Магистр пожал плечами и снова сел на камень.
– Почему? Почему ты это сделал? Почему ты оставил нас в живых? – спросил предводитель эфестов почти с отчаянием.
Гексенмейстер тяжело вздохнул:
– Насколько мне известно, великий Оррант, в которого произвело меня твое плохое зрение, обещал эфестам, что сделает все, чтобы они увидели конец этого мира. Что ж, так и получилось. Это был плохой мир, Сард; вы были лучшим, что в нем появилось. Его не додумали до конца и, возможно, не додумали даже от начала. Он отравлял другой, настоящий мир, и губил его, а хуже всего оказался выморочный Рэтлскар. Ступайте, эфесты и дети их. Поднимитесь на корабли, возвращайтесь на материк, начните новую цивилизацию – в новых местах, на новых реках. Я объясню как. Пускай Раки вернется и воцарится в новых землях, но пусть только принимает тех, кто придет к нему, радушно, как некогда Иттерб принял вас, Дети.
Эфесты опустили луки.
– Другой, настоящий мир? – с горечью спросил Сард. – А как же наш… мир? Наши дома на Мирне, наши игры, наши пастбища и стадионы, древняя белокудрая Ламарра – все это было ненастоящим?
Черный доктор помолчал, затем, пожав плечами, протянул меч Сарду рукоятью вперед. Предводитель Детей принял меч и осмотрел его.
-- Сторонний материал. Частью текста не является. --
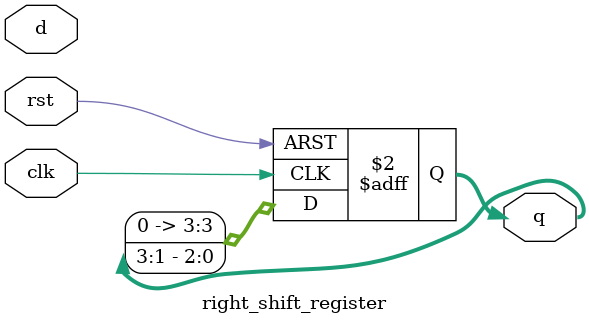
<source format=v>
module right_shift_register (
    input clk,
    input rst,
    input d,
    output reg [3:0] q
);
    always @(posedge clk or posedge rst) begin
        if (rst) 
            q <= 0;
        else 
            q <= {1'b0, q[3:1]};
    end
endmodule

</source>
– Что же, ты более не Враг нам? – спросила Аима.
– Да, я более не Враг вам, – сказал чародей и снял маску. – Видишь, я стою безоружный перед вами, и вы вольны убить меня, если хотите: я в вашей власти, ибо мои дела здесь заканчиваются, а ваши лишь начинаются.
Сард и Аима переглянулись.
– Что ж, тогда и эфесты не враги тебе, – сказал Сард тяжело.
– We have terms[147], – ответил доктор Делламорте.
Во дворе замка играл удивительный музыкальный инструмент, которым никто не управлял. Там были клавиши и струны, молоточки, подбитые замшей пинцеты, грифоны, лошади, змеи, драконы и свечи. Инструмент был похож одновременно на дерево и на фонтан. И хотя многие предметы в Рэтлскаре имитировали Древо Основания, на котором некогда был подвергнут испытанию первый военачальник, – детские колыбели, столы, резные панели в домах богатых людей – именно такой музыкальный инструмент на острове был один, никем не управлявшийся, самоиграющий. Он ткал ткань бытия – тихо и неизбежно. Ту же ткань теперь собирал, вбирал в себя, скатывал в компактный шар Жук на побережье. И хотя Жук работал быстрее, инструмент, называемый Рэтлскарским фонтаном, все-таки звучал.